» ABOUT THIS EXERCISE: Reproduce everything in the material below from the line containing "At her apothecary, Jessica" down to the line containing "Ann Arbor’s health", including both of those lines, with each line kept word for word.
__________
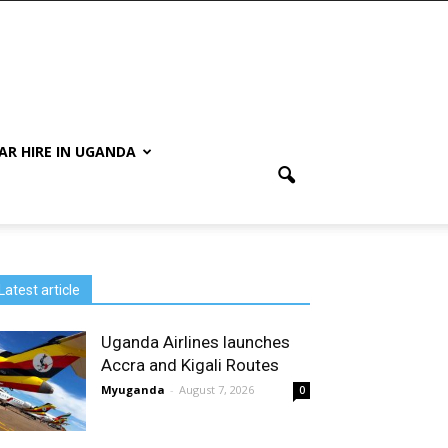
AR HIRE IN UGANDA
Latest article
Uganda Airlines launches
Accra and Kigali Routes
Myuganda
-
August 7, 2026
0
__________
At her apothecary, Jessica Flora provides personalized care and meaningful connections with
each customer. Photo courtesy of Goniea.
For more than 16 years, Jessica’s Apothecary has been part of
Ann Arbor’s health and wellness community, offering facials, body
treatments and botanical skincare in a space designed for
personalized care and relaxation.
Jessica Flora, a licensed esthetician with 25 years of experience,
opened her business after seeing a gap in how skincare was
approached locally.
__________
» YOUR SOLUTION:
At her apothecary, Jessica Flora provides personalized care and meaningful connections with
each customer. Photo courtesy of Goniea.
For more than 16 years, Jessica’s Apothecary has been part of
Ann Arbor’s health and wellness community, offering facials, body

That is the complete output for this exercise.